The ABC has launched legal action over the police raid on its Sydney headquarters, while News Corp Australia has flagged a legal challenge of its own.
The public broadcaster on Monday said it had lodged an application in the Federal Court to set aside the warrant that authorised the AFP raid on June 5 and to demand the return of seized files.
The ABC is also seeking a permanent injunction to prevent the AFP from accessing the material seized.
"The ABC is asking the court for a declaration that the warrant was invalid on several technical grounds that underline the fundamental importance of investigative journalism and protection of confidential sources," managing director David Anderson said in a statement.
"We are also challenging the constitutional validity of the warrant on the basis that it hinders our implied freedom of political communication."
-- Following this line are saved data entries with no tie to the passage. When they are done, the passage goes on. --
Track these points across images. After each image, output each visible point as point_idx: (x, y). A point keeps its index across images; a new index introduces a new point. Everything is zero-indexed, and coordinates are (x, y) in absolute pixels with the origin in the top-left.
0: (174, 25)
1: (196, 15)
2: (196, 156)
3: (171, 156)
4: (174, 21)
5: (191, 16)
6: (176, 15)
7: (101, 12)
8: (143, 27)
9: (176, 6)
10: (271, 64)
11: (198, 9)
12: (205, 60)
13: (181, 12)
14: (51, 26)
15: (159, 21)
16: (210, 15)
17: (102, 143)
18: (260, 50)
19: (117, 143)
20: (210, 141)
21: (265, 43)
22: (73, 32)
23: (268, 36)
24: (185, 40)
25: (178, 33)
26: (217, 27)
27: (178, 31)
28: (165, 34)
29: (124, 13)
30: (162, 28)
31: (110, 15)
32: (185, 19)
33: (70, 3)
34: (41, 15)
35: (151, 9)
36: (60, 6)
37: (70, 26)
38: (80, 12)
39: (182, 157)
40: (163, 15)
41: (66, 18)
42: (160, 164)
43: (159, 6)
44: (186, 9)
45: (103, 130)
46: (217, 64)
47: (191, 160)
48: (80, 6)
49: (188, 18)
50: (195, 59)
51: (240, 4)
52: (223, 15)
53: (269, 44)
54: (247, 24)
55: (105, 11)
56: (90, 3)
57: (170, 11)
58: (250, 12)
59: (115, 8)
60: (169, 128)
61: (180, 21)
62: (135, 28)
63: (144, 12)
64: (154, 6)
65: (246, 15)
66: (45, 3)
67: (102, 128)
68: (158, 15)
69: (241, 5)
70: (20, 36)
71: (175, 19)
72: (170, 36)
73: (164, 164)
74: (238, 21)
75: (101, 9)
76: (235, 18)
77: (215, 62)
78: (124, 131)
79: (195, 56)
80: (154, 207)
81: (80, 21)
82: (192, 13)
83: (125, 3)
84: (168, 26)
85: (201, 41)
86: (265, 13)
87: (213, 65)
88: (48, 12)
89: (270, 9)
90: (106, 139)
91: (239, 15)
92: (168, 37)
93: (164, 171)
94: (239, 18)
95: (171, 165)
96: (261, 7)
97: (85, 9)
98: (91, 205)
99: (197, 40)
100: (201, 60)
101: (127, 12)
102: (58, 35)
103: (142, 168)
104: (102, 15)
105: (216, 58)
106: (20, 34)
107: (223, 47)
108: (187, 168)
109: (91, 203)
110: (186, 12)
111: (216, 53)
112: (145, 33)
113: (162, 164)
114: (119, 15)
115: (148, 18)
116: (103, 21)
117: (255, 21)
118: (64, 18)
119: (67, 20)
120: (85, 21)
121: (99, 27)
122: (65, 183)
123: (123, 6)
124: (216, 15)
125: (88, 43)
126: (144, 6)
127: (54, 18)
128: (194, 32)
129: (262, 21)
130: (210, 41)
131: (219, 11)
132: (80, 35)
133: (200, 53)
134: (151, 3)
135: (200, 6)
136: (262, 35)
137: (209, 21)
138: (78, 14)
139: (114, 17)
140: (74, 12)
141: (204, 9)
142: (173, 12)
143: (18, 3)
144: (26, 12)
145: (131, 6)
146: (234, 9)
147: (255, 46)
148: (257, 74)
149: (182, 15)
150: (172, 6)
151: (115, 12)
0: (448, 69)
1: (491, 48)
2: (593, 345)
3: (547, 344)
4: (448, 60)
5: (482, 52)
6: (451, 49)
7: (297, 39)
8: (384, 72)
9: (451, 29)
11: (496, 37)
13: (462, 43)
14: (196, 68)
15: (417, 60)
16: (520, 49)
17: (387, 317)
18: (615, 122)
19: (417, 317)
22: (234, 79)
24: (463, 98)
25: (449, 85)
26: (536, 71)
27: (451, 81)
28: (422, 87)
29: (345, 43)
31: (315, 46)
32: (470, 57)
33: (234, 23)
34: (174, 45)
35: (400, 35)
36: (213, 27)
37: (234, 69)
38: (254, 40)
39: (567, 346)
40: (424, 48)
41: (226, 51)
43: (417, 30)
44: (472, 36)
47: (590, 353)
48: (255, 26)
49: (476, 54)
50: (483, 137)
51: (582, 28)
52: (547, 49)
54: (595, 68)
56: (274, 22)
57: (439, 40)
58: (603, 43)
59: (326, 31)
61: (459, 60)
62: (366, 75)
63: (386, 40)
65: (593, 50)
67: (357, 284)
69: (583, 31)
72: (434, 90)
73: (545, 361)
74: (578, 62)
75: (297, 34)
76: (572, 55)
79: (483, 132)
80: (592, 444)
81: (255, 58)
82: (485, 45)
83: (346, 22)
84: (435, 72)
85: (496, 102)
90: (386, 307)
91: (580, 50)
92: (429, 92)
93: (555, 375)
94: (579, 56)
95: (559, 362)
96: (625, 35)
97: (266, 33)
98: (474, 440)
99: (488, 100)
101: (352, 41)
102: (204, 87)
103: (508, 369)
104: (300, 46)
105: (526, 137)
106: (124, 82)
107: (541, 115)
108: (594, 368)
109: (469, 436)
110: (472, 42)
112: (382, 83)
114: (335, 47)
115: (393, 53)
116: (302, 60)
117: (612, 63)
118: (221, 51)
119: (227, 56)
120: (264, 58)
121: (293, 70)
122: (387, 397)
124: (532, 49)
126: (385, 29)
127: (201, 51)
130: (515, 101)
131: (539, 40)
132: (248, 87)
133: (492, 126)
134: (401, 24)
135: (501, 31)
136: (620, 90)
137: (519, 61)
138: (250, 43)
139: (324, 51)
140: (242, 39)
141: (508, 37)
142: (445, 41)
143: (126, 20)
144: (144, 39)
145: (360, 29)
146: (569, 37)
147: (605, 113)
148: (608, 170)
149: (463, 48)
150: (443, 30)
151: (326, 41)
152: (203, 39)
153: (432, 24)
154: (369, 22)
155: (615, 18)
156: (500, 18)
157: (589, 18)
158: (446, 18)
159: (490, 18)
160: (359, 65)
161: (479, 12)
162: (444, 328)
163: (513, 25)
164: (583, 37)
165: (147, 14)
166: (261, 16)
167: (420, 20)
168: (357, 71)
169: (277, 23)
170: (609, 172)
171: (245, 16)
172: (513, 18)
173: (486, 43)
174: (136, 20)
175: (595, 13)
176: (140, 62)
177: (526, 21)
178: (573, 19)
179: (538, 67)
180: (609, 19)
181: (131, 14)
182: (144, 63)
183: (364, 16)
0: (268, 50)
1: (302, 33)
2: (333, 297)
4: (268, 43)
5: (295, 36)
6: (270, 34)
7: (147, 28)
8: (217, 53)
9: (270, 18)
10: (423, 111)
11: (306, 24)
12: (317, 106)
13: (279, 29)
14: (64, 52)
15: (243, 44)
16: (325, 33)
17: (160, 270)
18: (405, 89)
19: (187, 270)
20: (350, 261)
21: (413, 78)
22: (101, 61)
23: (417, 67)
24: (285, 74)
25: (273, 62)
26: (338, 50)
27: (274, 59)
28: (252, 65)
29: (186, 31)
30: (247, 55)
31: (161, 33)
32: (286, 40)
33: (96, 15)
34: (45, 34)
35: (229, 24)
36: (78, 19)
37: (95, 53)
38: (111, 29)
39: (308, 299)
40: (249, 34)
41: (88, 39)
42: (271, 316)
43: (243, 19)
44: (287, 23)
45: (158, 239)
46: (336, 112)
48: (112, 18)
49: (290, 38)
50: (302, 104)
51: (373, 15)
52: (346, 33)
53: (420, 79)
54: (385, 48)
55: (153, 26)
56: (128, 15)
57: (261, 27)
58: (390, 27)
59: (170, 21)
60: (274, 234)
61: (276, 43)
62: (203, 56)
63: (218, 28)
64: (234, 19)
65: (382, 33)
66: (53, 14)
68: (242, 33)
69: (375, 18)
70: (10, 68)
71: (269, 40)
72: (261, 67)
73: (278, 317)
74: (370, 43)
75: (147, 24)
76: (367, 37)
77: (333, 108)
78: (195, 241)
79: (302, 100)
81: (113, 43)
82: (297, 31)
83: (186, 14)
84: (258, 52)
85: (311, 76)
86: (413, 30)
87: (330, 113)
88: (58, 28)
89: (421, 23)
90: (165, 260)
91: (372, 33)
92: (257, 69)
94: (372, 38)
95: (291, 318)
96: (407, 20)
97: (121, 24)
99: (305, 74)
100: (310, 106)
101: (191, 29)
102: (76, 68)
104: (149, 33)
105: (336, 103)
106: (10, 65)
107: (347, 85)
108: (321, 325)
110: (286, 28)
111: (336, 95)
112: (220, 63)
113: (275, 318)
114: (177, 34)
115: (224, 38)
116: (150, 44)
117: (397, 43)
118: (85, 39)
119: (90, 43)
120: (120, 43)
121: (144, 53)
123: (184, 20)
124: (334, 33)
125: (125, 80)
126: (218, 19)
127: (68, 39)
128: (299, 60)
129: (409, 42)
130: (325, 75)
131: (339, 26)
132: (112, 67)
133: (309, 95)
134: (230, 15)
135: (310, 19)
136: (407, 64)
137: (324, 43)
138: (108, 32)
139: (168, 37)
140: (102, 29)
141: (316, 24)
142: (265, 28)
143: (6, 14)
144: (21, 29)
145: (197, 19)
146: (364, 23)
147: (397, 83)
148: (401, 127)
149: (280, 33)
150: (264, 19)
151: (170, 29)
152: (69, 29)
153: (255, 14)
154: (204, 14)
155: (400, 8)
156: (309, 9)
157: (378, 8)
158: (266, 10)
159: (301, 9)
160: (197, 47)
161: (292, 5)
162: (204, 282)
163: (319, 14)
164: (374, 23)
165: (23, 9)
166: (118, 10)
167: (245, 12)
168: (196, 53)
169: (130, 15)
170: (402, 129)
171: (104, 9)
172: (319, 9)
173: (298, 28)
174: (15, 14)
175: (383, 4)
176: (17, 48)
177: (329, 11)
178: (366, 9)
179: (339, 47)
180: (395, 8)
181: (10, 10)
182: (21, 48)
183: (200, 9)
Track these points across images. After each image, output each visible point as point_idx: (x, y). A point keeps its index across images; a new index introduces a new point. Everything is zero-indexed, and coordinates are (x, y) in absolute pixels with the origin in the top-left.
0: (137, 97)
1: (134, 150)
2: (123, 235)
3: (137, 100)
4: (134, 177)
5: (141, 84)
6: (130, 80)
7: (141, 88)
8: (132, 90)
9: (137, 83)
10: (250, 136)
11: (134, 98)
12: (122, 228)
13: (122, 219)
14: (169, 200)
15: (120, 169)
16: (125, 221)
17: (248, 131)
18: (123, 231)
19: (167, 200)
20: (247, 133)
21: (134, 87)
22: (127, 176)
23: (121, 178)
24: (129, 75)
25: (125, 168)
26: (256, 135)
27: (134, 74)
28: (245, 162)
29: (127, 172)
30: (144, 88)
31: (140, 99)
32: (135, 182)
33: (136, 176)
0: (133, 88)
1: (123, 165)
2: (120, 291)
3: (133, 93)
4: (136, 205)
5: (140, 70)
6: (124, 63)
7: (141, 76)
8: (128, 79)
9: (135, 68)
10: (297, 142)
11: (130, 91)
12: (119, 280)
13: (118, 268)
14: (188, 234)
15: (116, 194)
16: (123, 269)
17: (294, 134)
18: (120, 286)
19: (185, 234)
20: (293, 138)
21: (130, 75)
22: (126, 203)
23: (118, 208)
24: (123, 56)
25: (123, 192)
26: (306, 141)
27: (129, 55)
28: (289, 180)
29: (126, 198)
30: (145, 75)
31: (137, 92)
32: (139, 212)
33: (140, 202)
The ABC's Ultimo offices were raided on June 5 in relation to stories published in 2017 alleging Australian soldiers may have carried out unlawful killings in Afghanistan, based on leaked Defence papers.
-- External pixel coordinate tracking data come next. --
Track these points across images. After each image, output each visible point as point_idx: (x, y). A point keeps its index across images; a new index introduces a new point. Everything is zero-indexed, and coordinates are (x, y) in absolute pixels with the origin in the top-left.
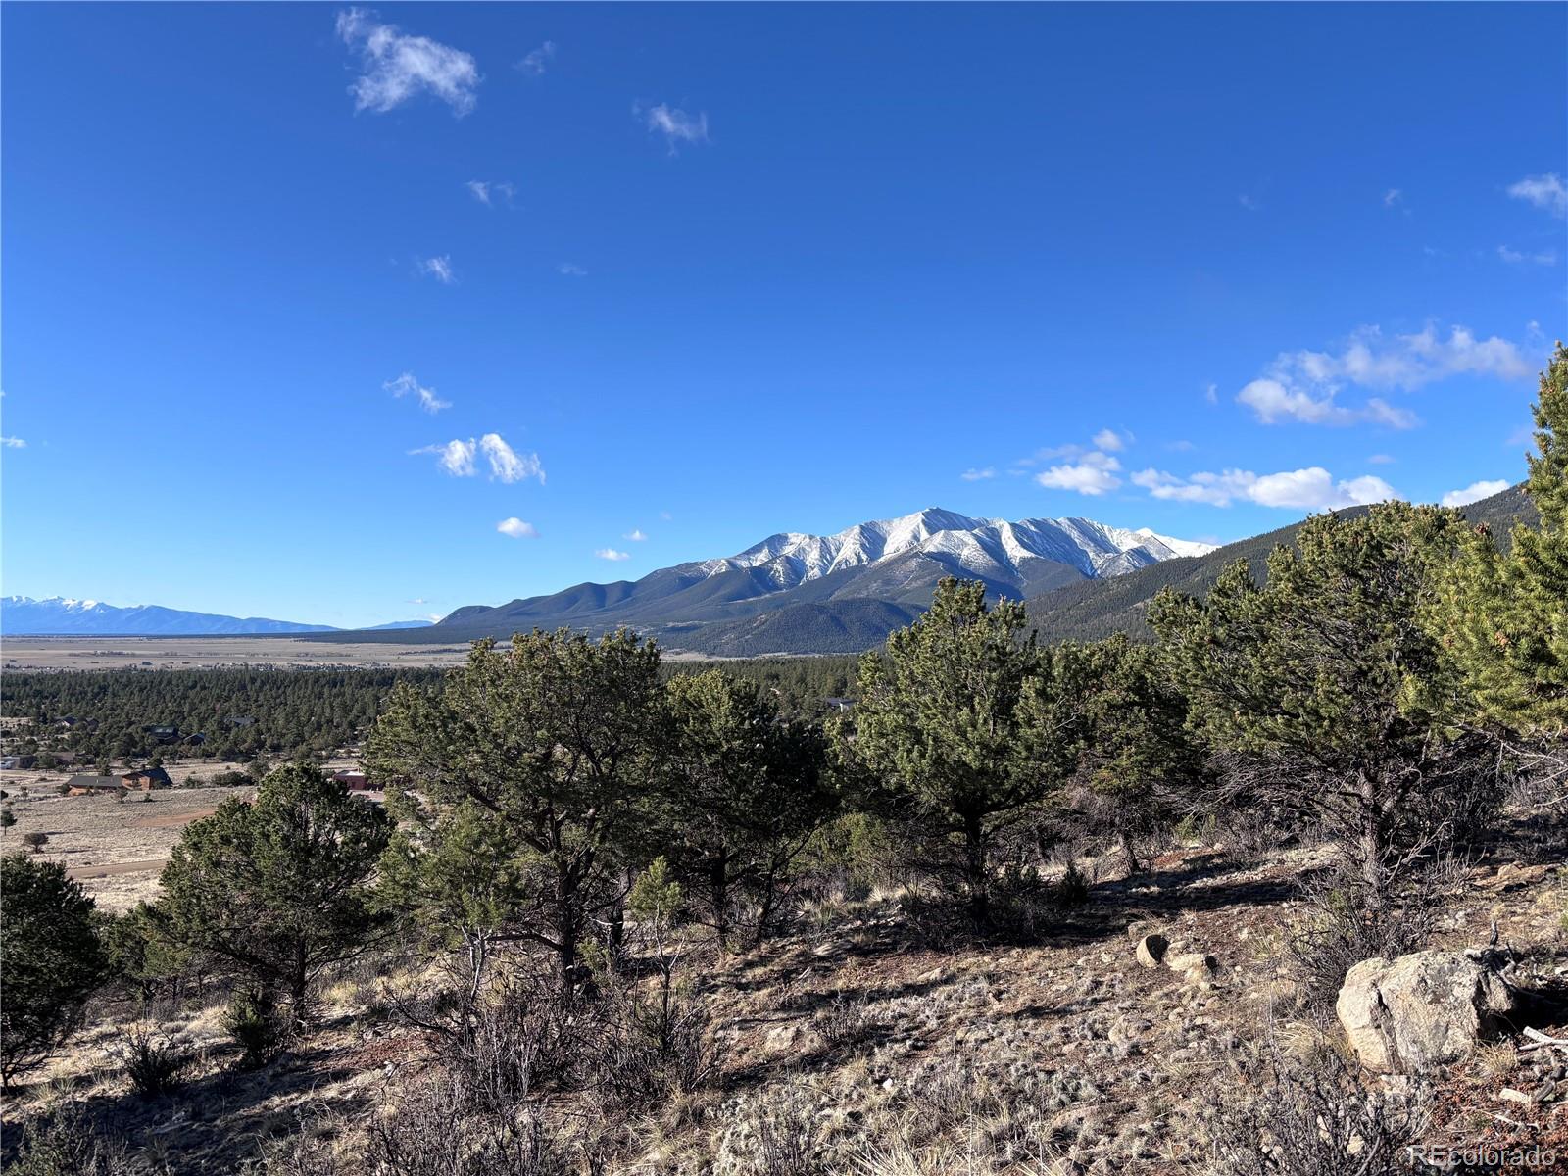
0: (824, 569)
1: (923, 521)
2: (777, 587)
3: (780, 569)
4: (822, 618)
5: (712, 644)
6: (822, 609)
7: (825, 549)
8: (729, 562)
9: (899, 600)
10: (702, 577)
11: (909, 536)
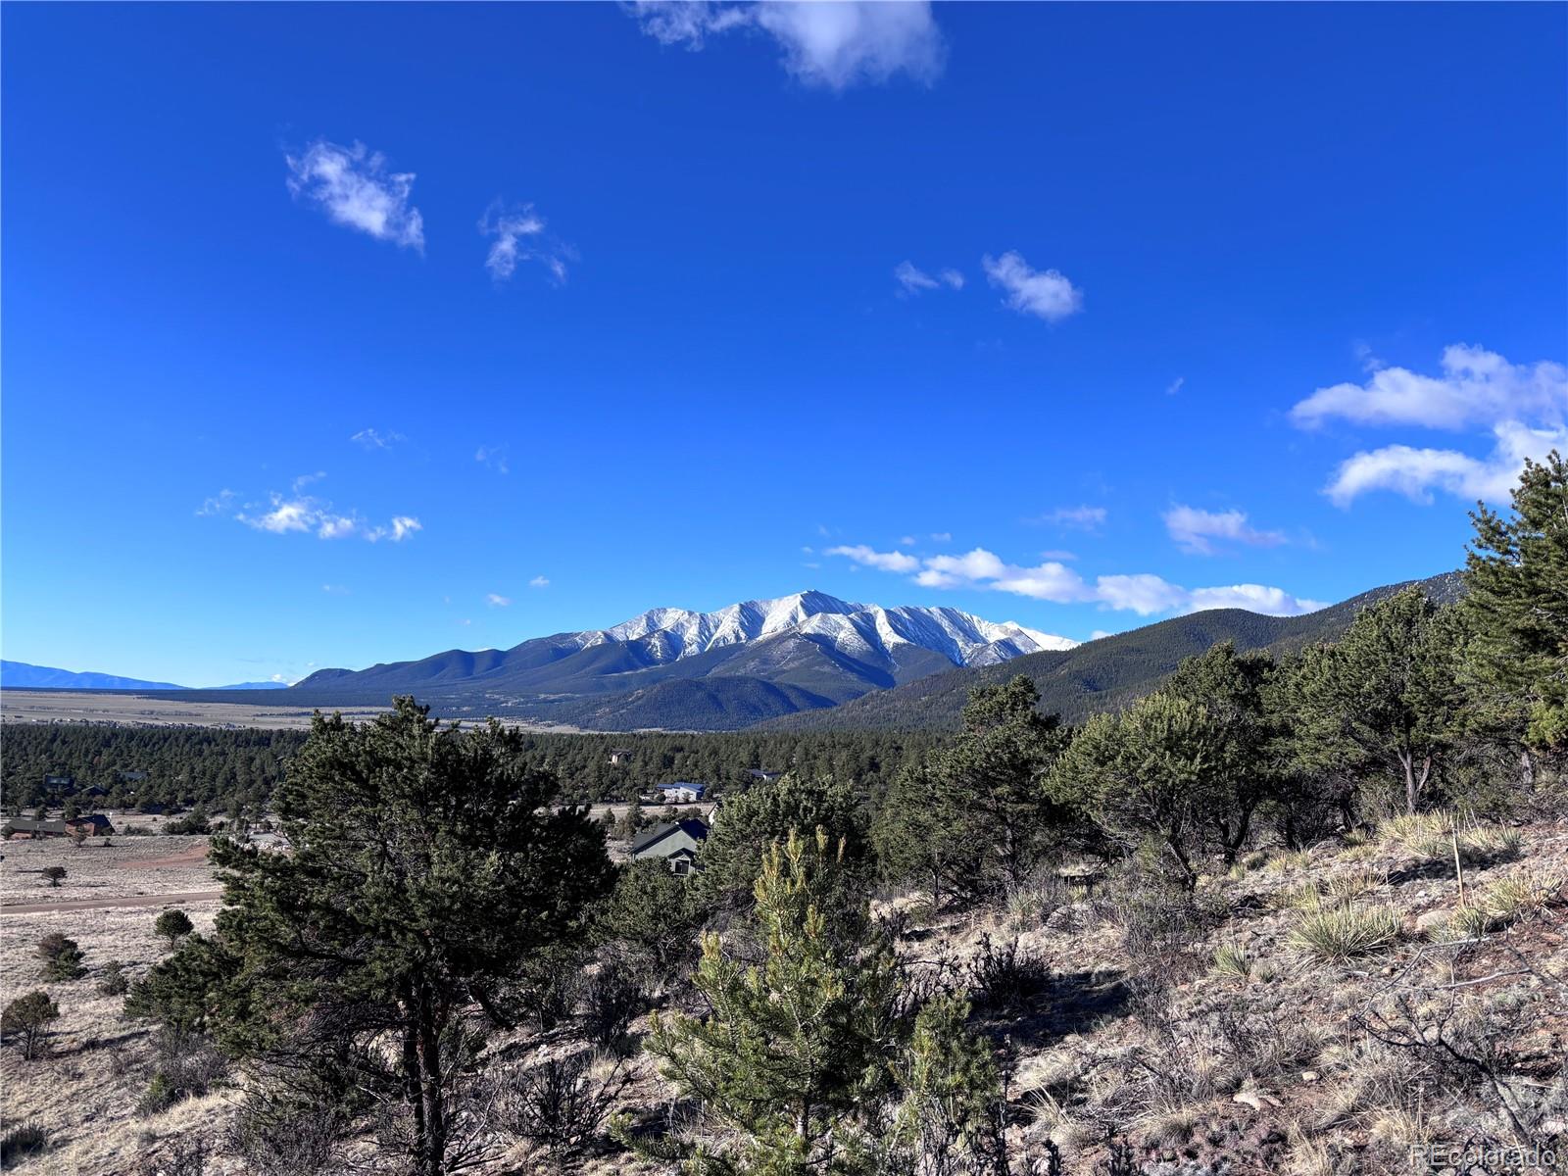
0: (702, 646)
1: (802, 604)
2: (653, 661)
3: (658, 643)
4: (699, 695)
5: (585, 717)
6: (699, 686)
7: (704, 627)
8: (605, 634)
9: (776, 680)
10: (576, 649)
11: (787, 618)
During a search, AFP officers took possession of about 100 documents, on national security grounds. The contents were transferred to USB sticks and placed in sealed bags.
Also on Monday, News Corp said it intends to mount a legal challenge over the validity of the warrant the AFP used to conduct its raid on the home of journalist Annika Smethurst.
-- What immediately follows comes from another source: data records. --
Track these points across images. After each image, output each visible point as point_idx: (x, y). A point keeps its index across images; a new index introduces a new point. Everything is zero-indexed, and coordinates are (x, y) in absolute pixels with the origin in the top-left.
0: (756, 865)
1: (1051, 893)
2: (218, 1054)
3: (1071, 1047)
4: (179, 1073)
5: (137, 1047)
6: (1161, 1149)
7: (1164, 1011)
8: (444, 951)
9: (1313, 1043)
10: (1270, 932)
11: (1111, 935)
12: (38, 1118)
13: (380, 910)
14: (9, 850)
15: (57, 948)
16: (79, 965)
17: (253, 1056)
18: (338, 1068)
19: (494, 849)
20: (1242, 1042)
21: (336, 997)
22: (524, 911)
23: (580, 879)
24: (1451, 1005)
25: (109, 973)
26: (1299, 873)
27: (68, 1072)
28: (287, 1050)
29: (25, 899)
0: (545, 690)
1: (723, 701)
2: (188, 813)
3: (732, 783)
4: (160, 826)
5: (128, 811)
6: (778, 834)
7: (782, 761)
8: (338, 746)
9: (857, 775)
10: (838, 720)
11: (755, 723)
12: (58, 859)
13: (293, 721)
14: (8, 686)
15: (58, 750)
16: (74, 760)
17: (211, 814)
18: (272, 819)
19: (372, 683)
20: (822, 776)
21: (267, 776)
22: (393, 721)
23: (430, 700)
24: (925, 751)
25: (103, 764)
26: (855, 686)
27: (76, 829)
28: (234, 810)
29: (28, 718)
The warrant executed at her Canberra home on June 4 was over the 2018 publication of a leaked plan to allow the Australian Signals Directorate to spy on Australians.
Executive chairman of News Corp Australasia Michael Miller said the company would challenge the validity of the warrant "because we are determined to fight for journalism and for the public's right to know".
"We also invite the AFP to confirm that it is discontinuing its investigation into both Annika and News Corp," Mr Miller said in a statement on Monday evening.
Mr Anderson said the ABC was determined to defend its journalists and the work they do informing the public.
"The AFP has given an undertaking not to access the files until our proceedings are determined," he said.
"Because of the court proceedings, I cannot add much more."
A full hearing on the matter isn't expected until late July or early August.
"Rest assured, though, that the ABC will be using every avenue over the next few weeks to defend the actions of its journalists and to seek legislative changes that protect the media's ability to report on matters of public interest," Mr Anderson said.